We’re in the car and things are feeling too intense, so I shift gears and provide some intellectual relief with game-show trivia. “Before he was a man of the cloth, Pope Francis worked as a bouncer in which South American country?” I yell, going 95 in a donut. She groans something at me, so I deduct six points and build scene tension by citing her for public indecency.
She then says she has a headache, so I caress her head, prescribe her 40 CCs of Lexapro, and lay on my siren in a much-needed moment of tenderness. I turn for a cutaway. “That girl over there... my wife, Pam... she’s something special,” I say to the window. I muster up the courage to exit the roundabout and pull into the hospital next door-- a moment of triumph.
Doctors rush the car-- the baby is about to pop-- so I’m quick to take charge. “Female, age 31, experiencing moderate abdominal pain… miss, please stop screaming... yes, I’m a real doctor… has what appears to be a complete set of skin--” the other doctors cut me off mid-monologue because I’m making too many incisions and am getting game show confetti in the openings.
The finale calls for a revelation.

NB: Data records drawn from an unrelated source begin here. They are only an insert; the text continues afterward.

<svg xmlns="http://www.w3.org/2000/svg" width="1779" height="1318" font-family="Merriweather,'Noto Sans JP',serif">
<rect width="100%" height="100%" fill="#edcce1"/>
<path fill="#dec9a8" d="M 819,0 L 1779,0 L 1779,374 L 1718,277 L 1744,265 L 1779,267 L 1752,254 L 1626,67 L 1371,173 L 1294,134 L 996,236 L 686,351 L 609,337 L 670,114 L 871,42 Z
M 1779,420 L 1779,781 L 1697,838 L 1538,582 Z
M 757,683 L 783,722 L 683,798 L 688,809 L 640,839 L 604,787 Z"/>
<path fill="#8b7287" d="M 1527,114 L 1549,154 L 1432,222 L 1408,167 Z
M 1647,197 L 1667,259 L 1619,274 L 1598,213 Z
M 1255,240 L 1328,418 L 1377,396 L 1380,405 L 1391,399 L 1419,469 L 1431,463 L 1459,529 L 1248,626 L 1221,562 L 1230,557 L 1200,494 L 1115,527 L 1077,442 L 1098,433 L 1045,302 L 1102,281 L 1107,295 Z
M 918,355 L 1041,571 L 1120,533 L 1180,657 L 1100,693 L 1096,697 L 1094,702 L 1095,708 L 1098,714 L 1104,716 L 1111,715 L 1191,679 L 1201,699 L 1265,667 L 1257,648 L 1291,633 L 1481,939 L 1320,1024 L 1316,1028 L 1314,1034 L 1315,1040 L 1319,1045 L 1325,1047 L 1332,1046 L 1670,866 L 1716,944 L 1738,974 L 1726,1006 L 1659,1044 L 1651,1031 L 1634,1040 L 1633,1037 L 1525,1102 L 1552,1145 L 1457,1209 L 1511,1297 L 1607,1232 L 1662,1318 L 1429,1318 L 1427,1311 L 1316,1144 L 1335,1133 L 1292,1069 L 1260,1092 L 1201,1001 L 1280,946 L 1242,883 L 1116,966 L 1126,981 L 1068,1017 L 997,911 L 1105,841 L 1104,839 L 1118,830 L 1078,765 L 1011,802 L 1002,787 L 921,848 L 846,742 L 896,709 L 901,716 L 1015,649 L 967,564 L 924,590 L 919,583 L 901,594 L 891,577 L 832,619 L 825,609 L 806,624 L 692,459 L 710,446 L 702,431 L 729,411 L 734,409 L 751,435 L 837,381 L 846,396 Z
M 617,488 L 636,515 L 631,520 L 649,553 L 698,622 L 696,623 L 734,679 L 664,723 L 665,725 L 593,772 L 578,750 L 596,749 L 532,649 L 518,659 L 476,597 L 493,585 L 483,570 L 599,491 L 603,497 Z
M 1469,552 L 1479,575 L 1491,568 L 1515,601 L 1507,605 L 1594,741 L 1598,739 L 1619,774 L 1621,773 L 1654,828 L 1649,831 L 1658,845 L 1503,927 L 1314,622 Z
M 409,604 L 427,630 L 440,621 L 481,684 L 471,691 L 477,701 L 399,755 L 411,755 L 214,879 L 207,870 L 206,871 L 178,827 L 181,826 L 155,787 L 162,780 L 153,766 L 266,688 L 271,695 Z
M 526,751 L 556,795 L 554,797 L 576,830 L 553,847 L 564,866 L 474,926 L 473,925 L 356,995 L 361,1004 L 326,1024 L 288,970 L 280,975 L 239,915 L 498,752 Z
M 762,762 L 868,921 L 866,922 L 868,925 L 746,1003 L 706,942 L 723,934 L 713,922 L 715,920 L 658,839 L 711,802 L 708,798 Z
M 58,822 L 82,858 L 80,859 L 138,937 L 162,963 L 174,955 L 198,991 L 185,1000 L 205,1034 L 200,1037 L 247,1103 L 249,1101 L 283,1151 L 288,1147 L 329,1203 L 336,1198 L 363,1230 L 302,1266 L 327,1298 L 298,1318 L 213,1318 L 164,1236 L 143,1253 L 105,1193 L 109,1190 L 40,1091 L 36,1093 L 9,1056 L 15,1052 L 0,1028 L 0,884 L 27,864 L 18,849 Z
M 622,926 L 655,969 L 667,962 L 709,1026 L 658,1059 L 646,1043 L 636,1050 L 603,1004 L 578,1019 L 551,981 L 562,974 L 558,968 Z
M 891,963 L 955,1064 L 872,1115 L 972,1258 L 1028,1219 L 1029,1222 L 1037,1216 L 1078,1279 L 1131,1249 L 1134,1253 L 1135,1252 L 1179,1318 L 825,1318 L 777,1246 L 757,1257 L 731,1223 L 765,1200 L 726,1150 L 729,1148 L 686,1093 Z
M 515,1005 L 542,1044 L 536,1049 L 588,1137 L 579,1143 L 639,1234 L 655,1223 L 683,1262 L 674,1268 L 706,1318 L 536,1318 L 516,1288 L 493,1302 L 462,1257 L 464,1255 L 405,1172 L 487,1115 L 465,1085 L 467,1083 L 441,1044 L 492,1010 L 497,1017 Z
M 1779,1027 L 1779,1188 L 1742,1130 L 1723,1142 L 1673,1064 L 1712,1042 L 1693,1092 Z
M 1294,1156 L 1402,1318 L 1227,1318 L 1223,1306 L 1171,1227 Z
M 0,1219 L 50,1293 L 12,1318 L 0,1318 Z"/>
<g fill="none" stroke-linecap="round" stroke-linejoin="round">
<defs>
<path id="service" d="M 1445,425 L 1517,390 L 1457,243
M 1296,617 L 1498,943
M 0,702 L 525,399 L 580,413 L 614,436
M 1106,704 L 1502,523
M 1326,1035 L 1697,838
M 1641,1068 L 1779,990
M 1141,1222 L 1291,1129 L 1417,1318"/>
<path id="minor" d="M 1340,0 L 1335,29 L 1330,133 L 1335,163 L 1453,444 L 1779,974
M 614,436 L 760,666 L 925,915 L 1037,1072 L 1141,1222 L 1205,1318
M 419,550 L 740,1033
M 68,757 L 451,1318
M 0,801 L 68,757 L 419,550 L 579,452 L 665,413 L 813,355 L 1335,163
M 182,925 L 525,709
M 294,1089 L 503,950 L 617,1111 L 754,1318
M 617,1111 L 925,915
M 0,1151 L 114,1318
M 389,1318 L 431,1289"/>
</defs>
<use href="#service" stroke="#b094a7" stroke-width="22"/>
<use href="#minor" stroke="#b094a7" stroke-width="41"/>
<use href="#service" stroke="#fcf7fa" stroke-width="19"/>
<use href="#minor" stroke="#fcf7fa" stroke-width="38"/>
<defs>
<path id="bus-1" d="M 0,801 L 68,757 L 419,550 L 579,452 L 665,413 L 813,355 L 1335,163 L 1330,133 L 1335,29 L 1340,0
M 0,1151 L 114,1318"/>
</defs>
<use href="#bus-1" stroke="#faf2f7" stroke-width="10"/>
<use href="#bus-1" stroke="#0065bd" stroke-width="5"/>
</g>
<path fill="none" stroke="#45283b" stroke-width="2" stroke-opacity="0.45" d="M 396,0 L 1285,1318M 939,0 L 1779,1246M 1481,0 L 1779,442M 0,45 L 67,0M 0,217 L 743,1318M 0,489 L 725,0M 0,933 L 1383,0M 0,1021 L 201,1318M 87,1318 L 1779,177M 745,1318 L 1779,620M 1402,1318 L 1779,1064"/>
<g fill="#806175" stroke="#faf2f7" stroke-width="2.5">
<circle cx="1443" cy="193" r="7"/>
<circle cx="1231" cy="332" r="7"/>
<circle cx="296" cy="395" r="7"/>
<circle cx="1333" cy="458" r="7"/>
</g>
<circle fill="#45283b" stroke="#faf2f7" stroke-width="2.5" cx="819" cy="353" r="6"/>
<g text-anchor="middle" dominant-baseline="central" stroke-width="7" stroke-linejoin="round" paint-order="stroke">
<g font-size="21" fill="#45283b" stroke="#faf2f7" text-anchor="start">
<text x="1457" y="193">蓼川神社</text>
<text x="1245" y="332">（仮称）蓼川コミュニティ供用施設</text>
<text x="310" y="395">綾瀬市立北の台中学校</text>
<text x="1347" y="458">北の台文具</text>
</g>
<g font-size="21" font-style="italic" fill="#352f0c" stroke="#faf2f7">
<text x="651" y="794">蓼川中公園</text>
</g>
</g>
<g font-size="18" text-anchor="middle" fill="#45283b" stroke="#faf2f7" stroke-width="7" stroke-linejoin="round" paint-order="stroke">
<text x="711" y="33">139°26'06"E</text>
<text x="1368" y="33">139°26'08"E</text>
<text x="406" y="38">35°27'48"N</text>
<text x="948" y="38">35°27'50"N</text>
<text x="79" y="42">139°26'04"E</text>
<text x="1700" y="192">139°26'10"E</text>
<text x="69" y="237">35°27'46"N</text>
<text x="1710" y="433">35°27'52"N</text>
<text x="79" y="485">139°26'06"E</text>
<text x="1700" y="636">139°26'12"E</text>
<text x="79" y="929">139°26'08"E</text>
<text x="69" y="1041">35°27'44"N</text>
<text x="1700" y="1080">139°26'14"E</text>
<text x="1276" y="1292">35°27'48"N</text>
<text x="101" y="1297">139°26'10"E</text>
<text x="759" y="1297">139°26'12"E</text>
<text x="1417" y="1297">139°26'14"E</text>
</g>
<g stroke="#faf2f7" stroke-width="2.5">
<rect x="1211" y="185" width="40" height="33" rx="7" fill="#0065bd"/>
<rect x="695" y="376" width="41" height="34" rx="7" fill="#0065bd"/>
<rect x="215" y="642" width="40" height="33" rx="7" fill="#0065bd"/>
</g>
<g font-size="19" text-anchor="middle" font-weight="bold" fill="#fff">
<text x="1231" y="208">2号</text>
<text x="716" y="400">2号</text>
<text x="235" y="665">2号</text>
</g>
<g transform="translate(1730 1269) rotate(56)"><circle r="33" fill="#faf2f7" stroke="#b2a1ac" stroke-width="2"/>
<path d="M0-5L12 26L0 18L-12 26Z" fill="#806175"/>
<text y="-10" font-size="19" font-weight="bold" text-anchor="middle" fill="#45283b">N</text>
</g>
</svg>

I realize the most painful thing about giving birth is hearing your wife listen to another doctor’s advice. The lights dim because I turn most of them off, and I prepare my final rose as I head into the delivery room. Doctors are scrambling, my baby’s crowning, the wife’s yelling for her real husband, and I have to make the biggest decision of my life.
To create suspense, I drop my rose in the middle of the floor and leave and never come back.